■ Testo fornito
::::::

Nella nostra società che consideriamo più evoluta, coppie di genitori, altrettanto liberamente e nella consapevolezza degli effetti dannosi della trasmissione degli stereotipi di genere, possono informare l’educazione dei figli ad un modello di convivialità, di collaborazione, di relazione paritaria, di mutuo e reciproco sostegno di talché la famiglia diventa luogo di crescita degli individuie di esercizio di nonviolenza. Il corpo della mamma e del papà è strumento positivo di conoscenza delle diversità sessuali, luogo di sensibilità della relazione e fin da piccoli se ne può godere l’attaccamento ed il piacere del contatto e della disponibilità all’accoglienza senza identificare nell’uno/a e nell’altro/a modelli esclusivi.

 

2) Gli stereotipi e la guerra.

Da adulti purtroppo siamo condizionati da altri stereotipi di potere: quasi sempre un corpo imponente, robusto e con connotati accentuatamente maschili rappresenta la forza bruta o il cosiddetto “macho” a cui si contrappone la rappresentazione della debolezza coincidente con una figura femminile minuta. Spesso chi esercita sul suo corpo discipline ginniche tese allo sforzo, alla robustezza o all’accentuazione della muscolatura, mira all’esaltazione dei lati più negativi della forza fisica non considerando quanto deformante sia il riferimento allo stereotipo del potere.

All’opposto tante giovani donne sono alla disperata ricerca di modificazione del proprio corpo pretendendone l’adeguamento a modelli di femminilità congeniale al machismo: anoressia e bulimia sono l’altra immagine di una stessa medaglia. Oppuretante donne mirano ad un rafforzamento della propria figura ricorrendo alle pratiche di culturismo: sviluppando parti del corpo a misura e paragone della parti maschili, in realtà rischiando di subordinare la propria corporeità allo stereotipo del potere guerresco.

Il gioco e i condizionamenti sono presenti nelle immagini che ci vengono rappresentate dai media, sulla carta stampata, sugli schermi. Gli apparati militari, nelle guerre a cui assistiamo in questo periodo storico non sono dissimili da quelle che nei tempi hanno portato a identificare la guerra, la morte, la spada o il fucile con il potere. L’occhio si sofferma più sull’arma che sul soggetto che la detiene. Chi spara e ferisce è annullato così come la vittima, l’obiettivo militare da colpire o il bersaglio che è rappresentato schematicamente sugli schermi dei radar: dove sono le persone? I loro corpi? Siano essi militari o civili. Ci hanno disabituato a vedere gli occhi, i capelli (teste rasate), la sinuosità delle forme, le mani, i piedi, non conosciamo la parola dei soggetti che ci vengono presentati…

Proiettili, elicotteri, razzi, bombe, oggetti bellici portati da uomini e donne (in questi ultimi tempi quasi ogni esercito nazionale ha arruolato donne militari e volontarie) in atteggiamento trionfante e di sadico potere sui più deboli, sono evidente richiamo di comando e di violenza paragonabile alla dotazione di armi dei crociati, all’armatura dei soldati di tutti i tempi dentro alla quale poteva solo immaginarsi un corpo, come oggi il corpo dei militari è spesso avvolto nelle tute mimetiche e sparisce nel contesto naturale della terra del deserto, piuttosto che della boscaglia in montagna, per annullarsi come identità.

::::::

■ Consegna A
Riscrivi tutte le righe dei dati, da quella che contiene "purple cross at" fino a quella che contiene "brown semicircle at (152, 408): rotated", sostituendo "brown" con "orange" e lasciando invariato tutto il resto.

■ Dati dell'esercizio
::::::

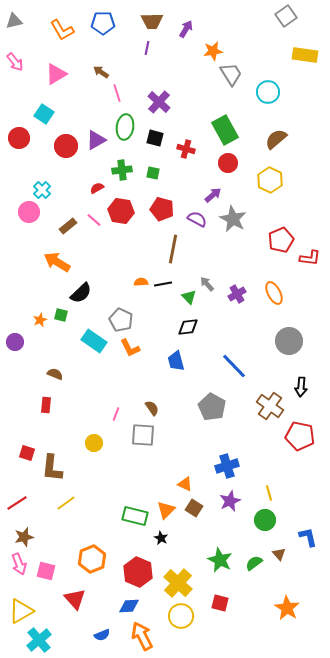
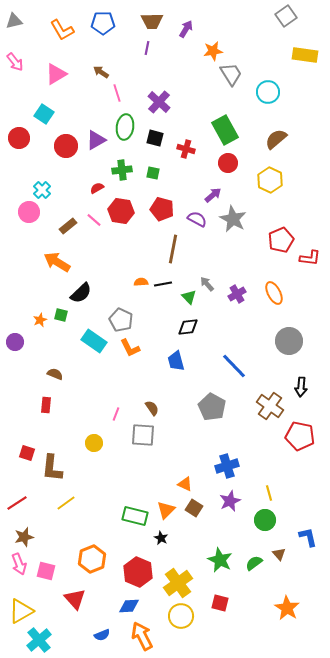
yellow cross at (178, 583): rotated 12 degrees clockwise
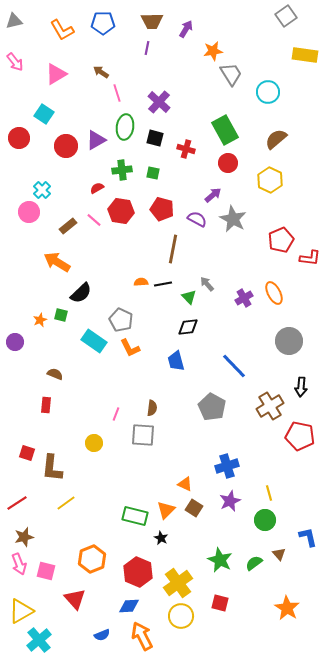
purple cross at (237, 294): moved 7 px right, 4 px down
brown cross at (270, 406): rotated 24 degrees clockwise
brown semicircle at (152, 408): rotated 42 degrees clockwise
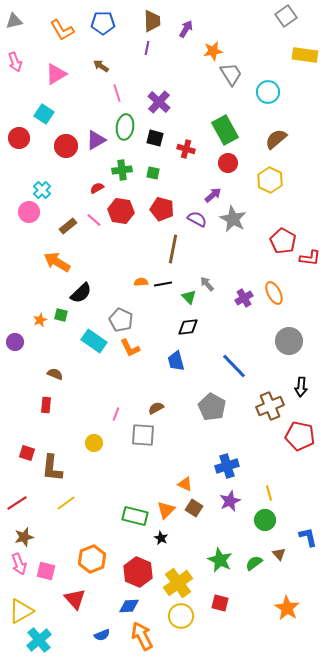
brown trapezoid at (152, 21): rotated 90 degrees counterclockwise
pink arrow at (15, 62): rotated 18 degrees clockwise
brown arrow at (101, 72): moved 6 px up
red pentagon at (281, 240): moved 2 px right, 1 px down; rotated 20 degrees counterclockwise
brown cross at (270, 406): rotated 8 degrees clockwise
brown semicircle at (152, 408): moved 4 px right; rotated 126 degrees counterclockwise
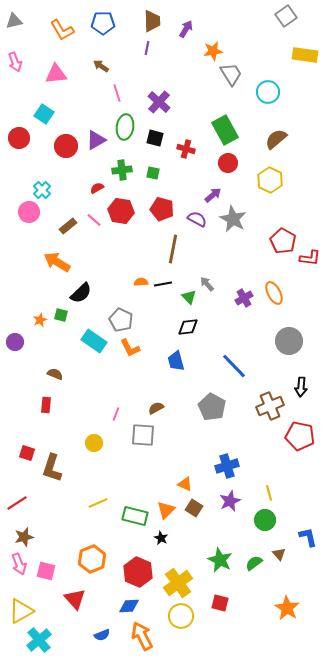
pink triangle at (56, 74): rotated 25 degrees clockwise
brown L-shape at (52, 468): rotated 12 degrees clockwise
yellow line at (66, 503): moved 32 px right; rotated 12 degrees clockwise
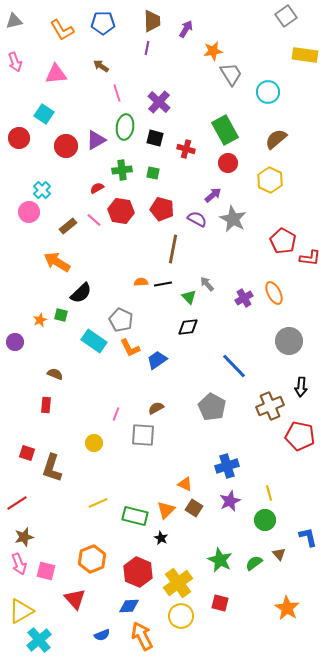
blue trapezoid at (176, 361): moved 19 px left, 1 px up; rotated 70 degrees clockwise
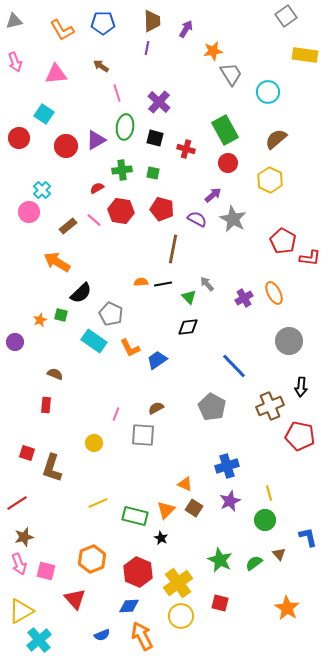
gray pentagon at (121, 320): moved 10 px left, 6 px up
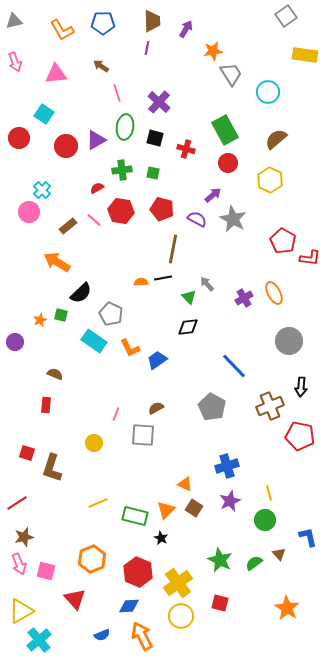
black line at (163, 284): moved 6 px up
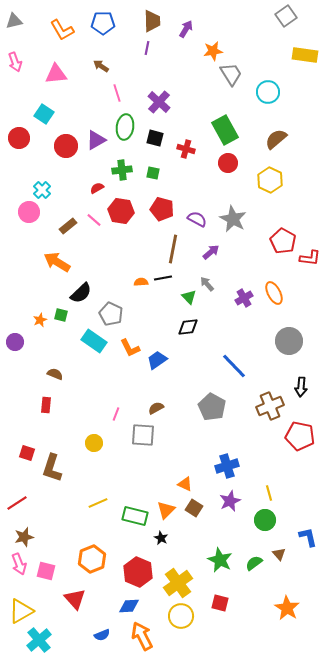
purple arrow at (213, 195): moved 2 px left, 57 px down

::::::

■ Consegna B
Ripeti fedelmente tutto ciò che va da "2) Gli stereotipi" fino a "stereotipo del potere." nel testo fornito.

■ Risposta A
purple cross at (237, 294): moved 7 px right, 4 px down
orange cross at (270, 406): rotated 24 degrees clockwise
orange semicircle at (152, 408): rotated 42 degrees clockwise

■ Risposta B
2) Gli stereotipi e la guerra.

Da adulti purtroppo siamo condizionati da altri stereotipi di potere: quasi sempre un corpo imponente, robusto e con connotati accentuatamente maschili rappresenta la forza bruta o il cosiddetto “macho” a cui si contrappone la rappresentazione della debolezza coincidente con una figura femminile minuta. Spesso chi esercita sul suo corpo discipline ginniche tese allo sforzo, alla robustezza o all’accentuazione della muscolatura, mira all’esaltazione dei lati più negativi della forza fisica non considerando quanto deformante sia il riferimento allo stereotipo del potere.